Papa in Albania: uccidere in nome di Dio è “un sacrilegio”

“Nessuno pensi di poter farsi scudo di Dio mentre progetta e compie atti di violenza e di sopraffazione”. Sono le parole del Papa che ieri a Tirana ha incoraggiato le generazioni più giovani, esortato al confronto e pianto per i martiri.

Il viaggio di domenica in Albania è una presa di posizione forte a favore  della convivenza pacifica tra le religioni, una realtà consolidata per il Paese, che dovrebbe essere d’esempio per tutto il mondo.

Francesco non pronuncia nomi né fa riferimenti specifici agli ultimi fatti di cronaca, ma il suo messaggio arriva forte e chiaro:  le persone che impiegano la religione come arma di scontro “travisano l’autentico senso religioso”. 

“Quanti cristiani non si sono piegati davanti alle minacce ma hanno proseguito senza tentennamenti sulla strada intrapresa” afferma commuovendosi in ricordo dei martiri albanesi.  

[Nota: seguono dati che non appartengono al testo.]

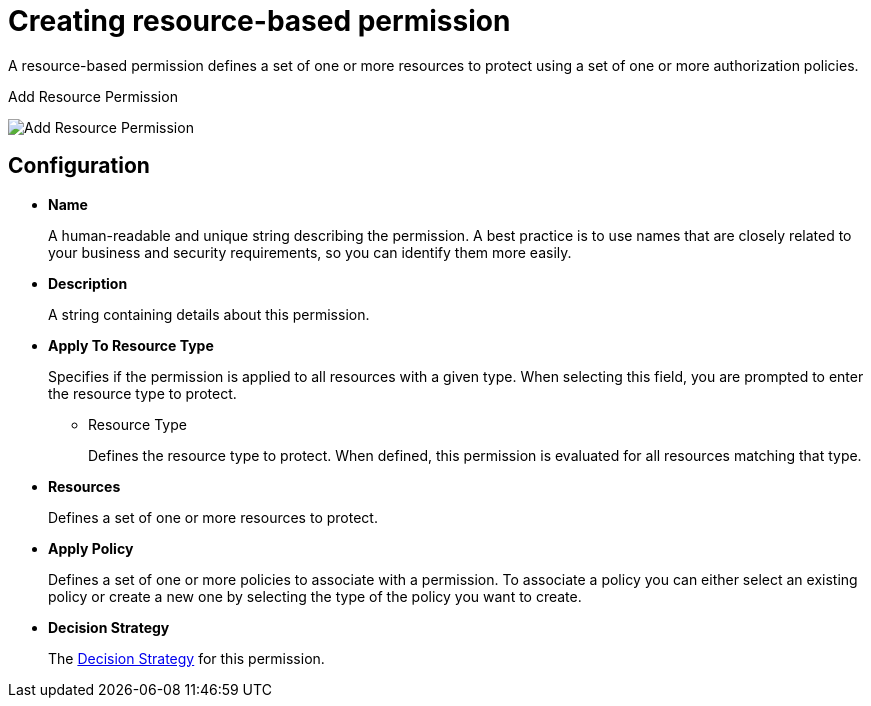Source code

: [[_permission_create_resource]]
= Creating resource-based permission

A resource-based permission defines a set of one or more resources to protect using a set of one or more authorization policies.

ifeval::[{project_community}==true]
To create a new resource-based permission, select *Create resource-based permission* from the *Create permission* dropdown.
endif::[]
ifeval::[{project_product}==true]
To create a new resource-based permission, select *Resource-based* in the item list in the upper right corner of the permission listing.
endif::[]

.Add Resource Permission
image:{project_images}/permission/create-resource.png[alt="Add Resource Permission"]

== Configuration

* *Name*
+
A human-readable and unique string describing the permission. A best practice is to use names that are closely related to your business and security requirements, so you
can identify them more easily.
+
* *Description*
+
A string containing details about this permission.

[[_permission_create_resource_apply_resource_type]]
* *Apply To Resource Type*
+
Specifies if the permission is applied to all resources with a given type. When selecting this field, you are prompted to enter the resource type to protect.
+
** Resource Type
+
Defines the resource type to protect. When defined, this permission is evaluated for all resources matching that type.
+
* *Resources*
+
Defines a set of one or more resources to protect.

* *Apply Policy*
+
Defines a set of one or more policies to associate with a permission. To associate a policy you can either select an existing policy
or create a new one by selecting the type of the policy you want to create.

* *Decision Strategy*
+
The <<_permission_decision_strategies, Decision Strategy>> for this permission.
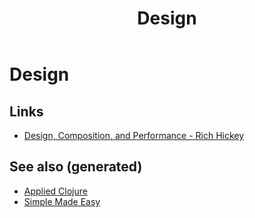 #+TITLE: Design
#+OPTIONS: toc:nil
#+ROAM_ALIAS: decomposition design agility
#+TAGS: design simplicity

* Design

** Links

- [[https://www.youtube.com/watch?v=MCZ3YgeEUPg][Design, Composition, and Performance - Rich Hickey]]


** See also (generated)

- [[file:20200430155637-applied_clojure.org][Applied Clojure]]
- [[file:20200502122138-simple_made_easy.org][Simple Made Easy]]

Grazie all’esempio dell’Albania, Papa Bergoglio si dice convinto che “la pacifica e fruttuosa convivenza tra persone e comunità appartenenti a religioni diverse è non solo auspicabile, ma concretamente possibile e praticabile” e indica il rispetto come fondamento per il bene comune.

In ultimo il Pontefice si rivolge alle nuove generazioni, quelle che lo hanno accolto  con gioia in aeroporto. Si rivolge a loro quando afferma: “Sappiate dire no all’idolatria del denaro, no alla falsa libertà individualista, no alle dipendenze e alla violenza”.